# THE RECORDS:

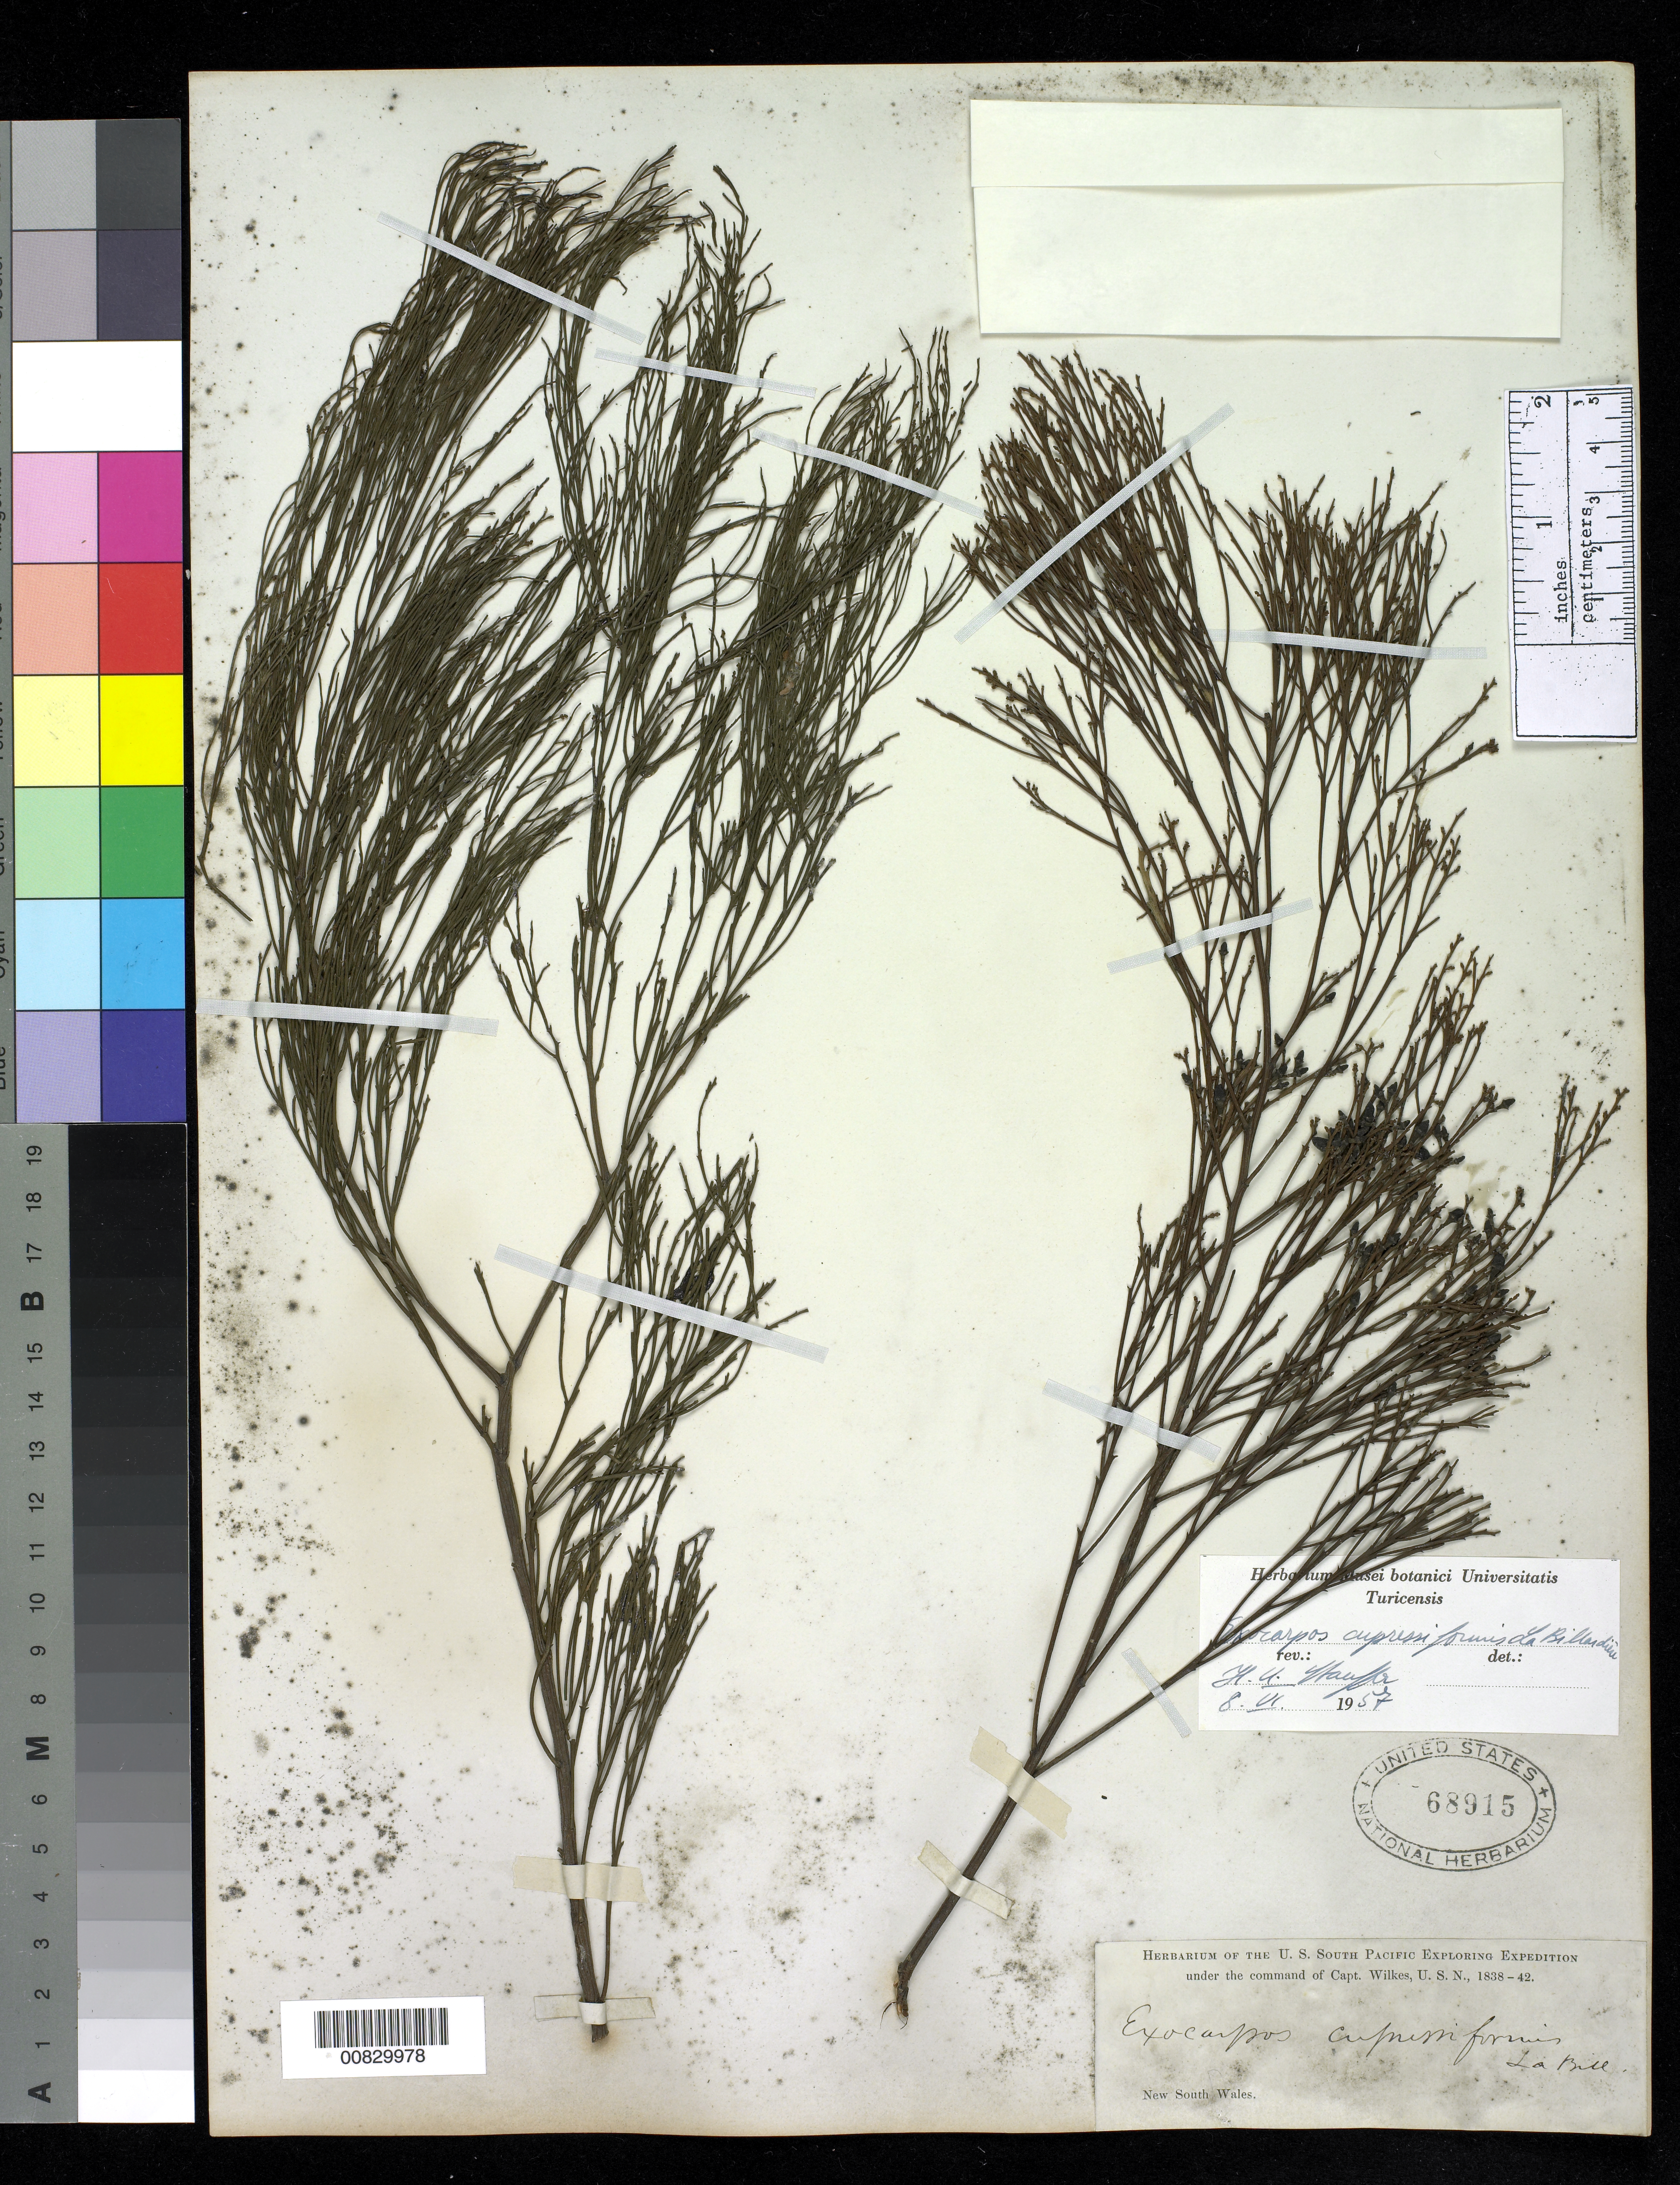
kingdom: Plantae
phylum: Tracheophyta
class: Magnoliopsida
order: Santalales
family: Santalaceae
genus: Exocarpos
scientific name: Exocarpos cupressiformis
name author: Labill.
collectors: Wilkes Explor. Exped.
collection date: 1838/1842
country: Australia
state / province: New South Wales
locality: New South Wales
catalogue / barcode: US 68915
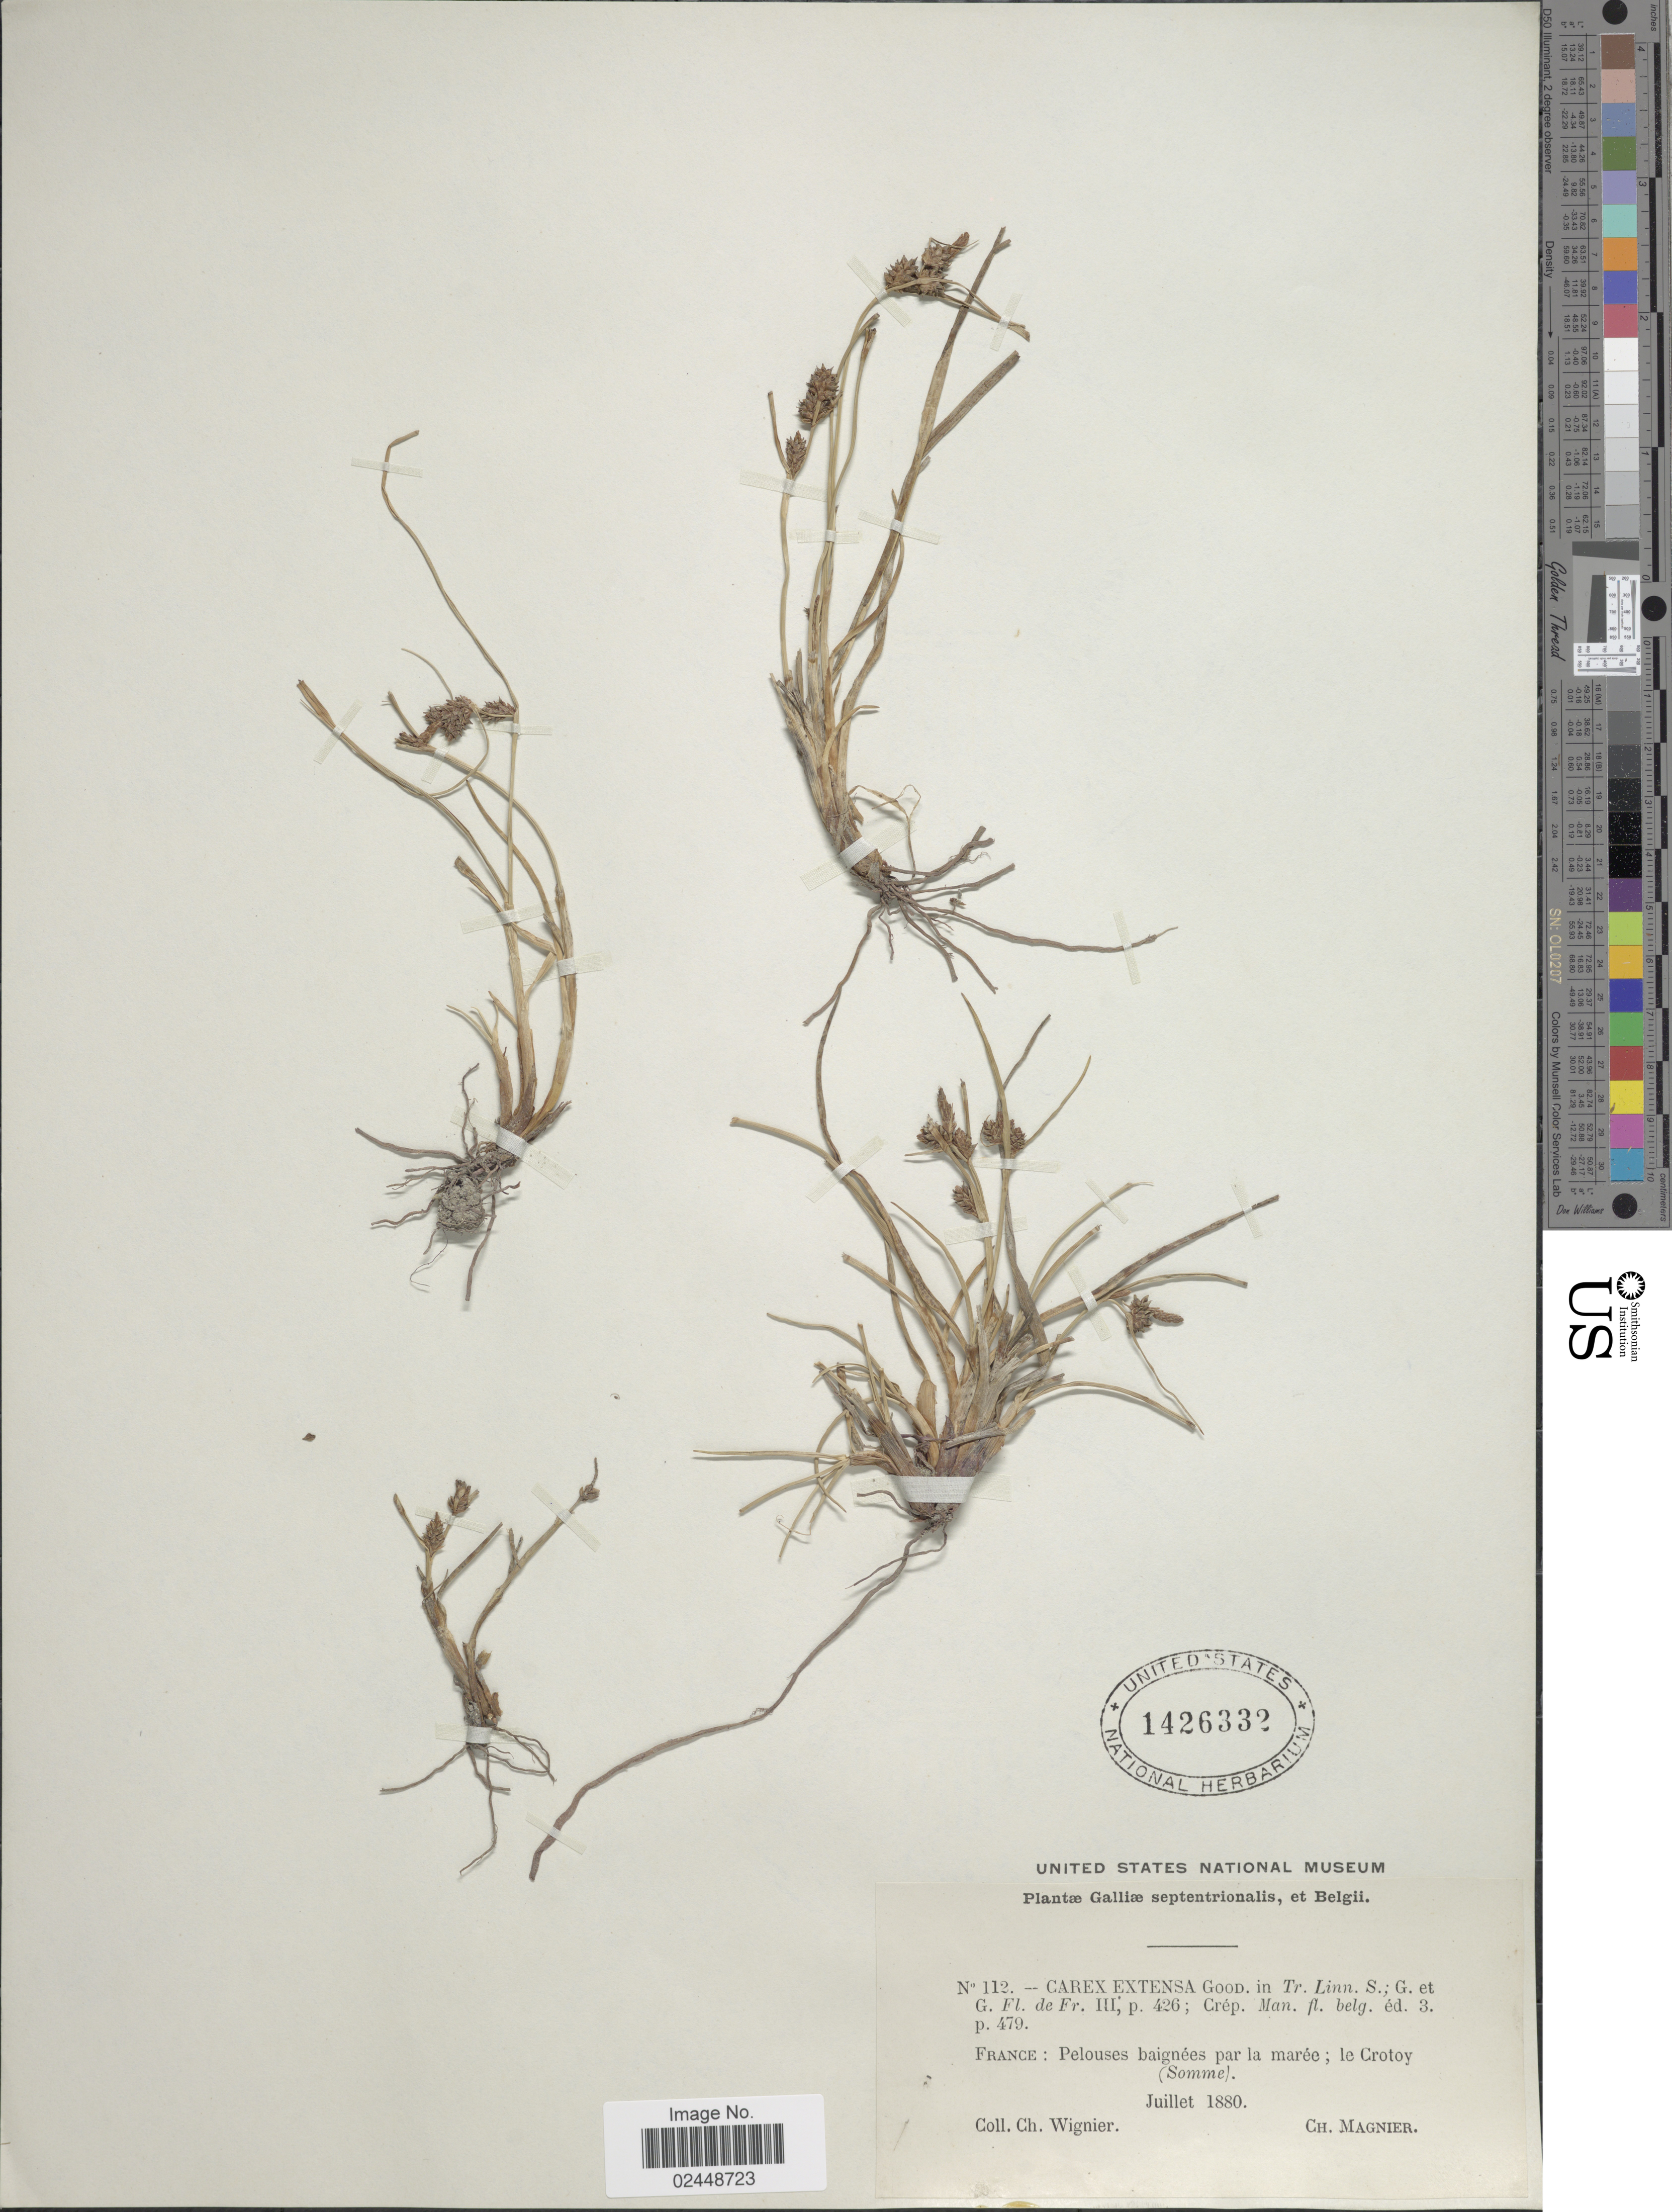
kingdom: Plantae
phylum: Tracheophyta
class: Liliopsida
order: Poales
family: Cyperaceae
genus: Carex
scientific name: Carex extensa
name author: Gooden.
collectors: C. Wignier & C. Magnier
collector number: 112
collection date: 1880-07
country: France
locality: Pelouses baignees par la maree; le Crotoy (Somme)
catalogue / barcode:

# TASK PROMPT:
Rewrite the lines of all the records, substituting "date collected" for "collection date" and changing nothing else. Leave the pictures out.

# ANSWER IN FULL:
kingdom: Plantae
phylum: Tracheophyta
class: Magnoliopsida
order: Santalales
family: Santalaceae
genus: Exocarpos
scientific name: Exocarpos cupressiformis
name author: Labill.
collectors: Wilkes Explor. Exped.
date collected: 1838/1842
country: Australia
state / province: New South Wales
locality: New South Wales
catalogue / barcode: US 68915
kingdom: Plantae
phylum: Tracheophyta
class: Liliopsida
order: Poales
family: Cyperaceae
genus: Carex
scientific name: Carex extensa
name author: Gooden.
collectors: C. Wignier & C. Magnier
collector number: 112
date collected: 1880-07
country: France
locality: Pelouses baignees par la maree; le Crotoy (Somme)
catalogue / barcode:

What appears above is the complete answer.